As growth in technology furthered, ultra-large-scale integration was proposed for complex chips containing over one million transistors. Wafer-scale integration is a structure of building very-large integrated circuits, with the intent that it will use an entire silicon wafer, therefore producing a single super-chip. WSI has the potential to significantly decrease costs for systems through its large size and reduced packaging.

A system-on-a-chip is an integrated circuit that contains all necessary components needed for a computer or other system on a single chip. Designing a SOC can be involved and costly, and building different components on a single piece of silicon may compromise the competence of some elements. However, these disadvantages are offset by lower manufacturing and power costs. A three-dimensional integrated circuit has two or more layers of active electronic components that are integrated both vertically and horizontally into a single circuit. On-die signaling allows communication between the layers, thus making power consumption much lower than in equivalent separate circuits.

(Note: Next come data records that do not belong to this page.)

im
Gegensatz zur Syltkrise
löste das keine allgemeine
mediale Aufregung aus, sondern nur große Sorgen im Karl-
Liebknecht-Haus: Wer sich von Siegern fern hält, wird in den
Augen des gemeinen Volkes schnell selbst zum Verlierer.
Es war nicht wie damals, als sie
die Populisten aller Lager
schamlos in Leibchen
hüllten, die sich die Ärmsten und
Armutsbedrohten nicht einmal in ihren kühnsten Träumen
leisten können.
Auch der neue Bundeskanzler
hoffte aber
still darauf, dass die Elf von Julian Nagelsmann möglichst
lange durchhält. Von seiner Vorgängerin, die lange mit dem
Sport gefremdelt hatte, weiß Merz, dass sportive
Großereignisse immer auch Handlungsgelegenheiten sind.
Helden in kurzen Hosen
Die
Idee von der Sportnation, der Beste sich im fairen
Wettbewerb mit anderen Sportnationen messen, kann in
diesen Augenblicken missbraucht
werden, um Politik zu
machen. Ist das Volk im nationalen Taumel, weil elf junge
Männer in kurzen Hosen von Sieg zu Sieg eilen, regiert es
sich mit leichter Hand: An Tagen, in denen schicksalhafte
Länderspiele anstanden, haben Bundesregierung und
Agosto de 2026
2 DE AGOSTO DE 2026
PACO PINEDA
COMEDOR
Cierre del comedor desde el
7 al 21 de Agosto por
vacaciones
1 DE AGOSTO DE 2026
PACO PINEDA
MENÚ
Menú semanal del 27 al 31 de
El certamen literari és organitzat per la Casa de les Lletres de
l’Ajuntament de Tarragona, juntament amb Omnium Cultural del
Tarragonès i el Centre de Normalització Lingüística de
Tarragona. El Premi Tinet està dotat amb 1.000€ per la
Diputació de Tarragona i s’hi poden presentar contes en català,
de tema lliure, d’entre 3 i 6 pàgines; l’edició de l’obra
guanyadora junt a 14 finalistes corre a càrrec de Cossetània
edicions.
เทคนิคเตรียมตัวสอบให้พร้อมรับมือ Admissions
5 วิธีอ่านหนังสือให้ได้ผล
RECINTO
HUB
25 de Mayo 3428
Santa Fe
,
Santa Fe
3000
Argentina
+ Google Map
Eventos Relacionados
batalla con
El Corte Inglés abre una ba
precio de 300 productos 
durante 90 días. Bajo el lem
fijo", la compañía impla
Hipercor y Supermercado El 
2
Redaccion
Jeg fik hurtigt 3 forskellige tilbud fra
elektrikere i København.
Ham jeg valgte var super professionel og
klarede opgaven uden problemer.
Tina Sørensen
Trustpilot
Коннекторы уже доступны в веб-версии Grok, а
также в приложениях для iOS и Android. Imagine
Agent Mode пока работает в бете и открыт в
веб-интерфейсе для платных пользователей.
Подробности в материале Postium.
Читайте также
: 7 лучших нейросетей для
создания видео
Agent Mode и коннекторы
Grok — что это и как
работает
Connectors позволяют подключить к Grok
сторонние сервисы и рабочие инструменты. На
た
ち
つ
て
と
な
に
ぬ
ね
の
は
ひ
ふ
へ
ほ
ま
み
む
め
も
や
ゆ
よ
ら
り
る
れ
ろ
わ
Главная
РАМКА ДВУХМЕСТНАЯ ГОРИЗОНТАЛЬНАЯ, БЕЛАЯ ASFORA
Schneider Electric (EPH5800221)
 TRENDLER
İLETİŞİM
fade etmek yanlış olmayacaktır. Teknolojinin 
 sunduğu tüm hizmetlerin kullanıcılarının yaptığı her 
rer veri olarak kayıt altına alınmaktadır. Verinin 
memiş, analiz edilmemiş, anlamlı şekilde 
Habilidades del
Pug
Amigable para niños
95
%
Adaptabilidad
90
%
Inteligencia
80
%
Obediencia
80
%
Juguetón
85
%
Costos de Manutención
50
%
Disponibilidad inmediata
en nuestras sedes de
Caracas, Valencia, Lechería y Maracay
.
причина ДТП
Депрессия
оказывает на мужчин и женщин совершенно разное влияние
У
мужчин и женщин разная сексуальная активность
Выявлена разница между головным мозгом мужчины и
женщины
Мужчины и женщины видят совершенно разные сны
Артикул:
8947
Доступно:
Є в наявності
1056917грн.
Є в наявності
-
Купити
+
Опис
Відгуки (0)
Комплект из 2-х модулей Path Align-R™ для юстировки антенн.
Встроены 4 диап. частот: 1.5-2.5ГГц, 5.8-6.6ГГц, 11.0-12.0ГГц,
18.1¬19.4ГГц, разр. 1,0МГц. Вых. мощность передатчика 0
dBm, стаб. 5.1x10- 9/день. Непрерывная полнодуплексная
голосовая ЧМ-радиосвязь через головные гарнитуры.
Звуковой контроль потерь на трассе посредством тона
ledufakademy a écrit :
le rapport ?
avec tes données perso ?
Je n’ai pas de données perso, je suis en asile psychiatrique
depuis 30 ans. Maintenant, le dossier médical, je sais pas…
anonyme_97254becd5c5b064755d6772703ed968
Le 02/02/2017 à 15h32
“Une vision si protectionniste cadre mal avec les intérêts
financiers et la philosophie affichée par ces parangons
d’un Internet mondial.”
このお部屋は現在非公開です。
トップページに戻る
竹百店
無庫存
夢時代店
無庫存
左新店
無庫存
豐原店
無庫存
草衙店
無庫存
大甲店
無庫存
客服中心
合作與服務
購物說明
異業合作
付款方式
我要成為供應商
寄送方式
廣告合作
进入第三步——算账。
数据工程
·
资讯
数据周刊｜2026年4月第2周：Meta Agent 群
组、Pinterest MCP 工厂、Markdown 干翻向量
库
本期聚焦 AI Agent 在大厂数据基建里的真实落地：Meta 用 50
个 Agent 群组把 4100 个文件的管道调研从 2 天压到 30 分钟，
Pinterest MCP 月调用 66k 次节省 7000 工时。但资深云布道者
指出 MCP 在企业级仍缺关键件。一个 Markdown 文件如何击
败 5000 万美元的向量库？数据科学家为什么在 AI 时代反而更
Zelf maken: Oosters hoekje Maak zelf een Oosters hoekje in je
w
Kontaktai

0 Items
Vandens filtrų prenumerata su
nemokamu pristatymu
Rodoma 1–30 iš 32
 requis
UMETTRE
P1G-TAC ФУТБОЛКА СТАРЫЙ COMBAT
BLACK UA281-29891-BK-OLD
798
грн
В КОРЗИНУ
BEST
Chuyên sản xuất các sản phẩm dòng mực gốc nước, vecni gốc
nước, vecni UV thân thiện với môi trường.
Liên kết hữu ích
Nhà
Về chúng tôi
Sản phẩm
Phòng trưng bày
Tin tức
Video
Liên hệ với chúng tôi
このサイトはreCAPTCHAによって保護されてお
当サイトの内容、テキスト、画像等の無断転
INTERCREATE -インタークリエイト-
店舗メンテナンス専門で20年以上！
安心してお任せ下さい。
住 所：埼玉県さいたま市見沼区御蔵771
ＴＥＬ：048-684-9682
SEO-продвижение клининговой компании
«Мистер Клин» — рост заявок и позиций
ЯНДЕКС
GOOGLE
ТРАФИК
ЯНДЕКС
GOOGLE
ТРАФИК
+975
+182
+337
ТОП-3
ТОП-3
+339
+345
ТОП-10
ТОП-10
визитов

The process of manufacturing an integrated circuit can be quite complex. Pure silicon is the most common base used for the entire chip and is chemically doped to provide the N and P regions that make up the integrated circuit components. Aluminum is commonly used to connect the various IC components. The thin wire that leads from the integrated circuit chip to its mounting package may be aluminum or gold, and the mounting package itself may be ceramic or plastic. Hundreds of integrated circuits are made at the same time on a single, thin slice of silicon and are then cut apart into individual chips. First, the silicon wafer needs to be prepared by holding it vertically inside a vacuum chamber to heat it. The heating coil used is moved slowly along the chamber until it hits the bottom. Then the bottom is cut off, thus leaving a cylindrical ingot of purified silicon. The surfaces of the now wafer are coated with a layer of silicon dioxide to insulate it. To mask it, a drop of photoresist material is placed in the center of the silicon wafer and distributed over the surface. It is then baked. The coated wafer is then placed under the first layer mask and irradiated with light. Once complete, the mask is removed and parts of the photoresist are dissolved. This process is repeated for each successive layer until all of the integrated circuit chips are complete.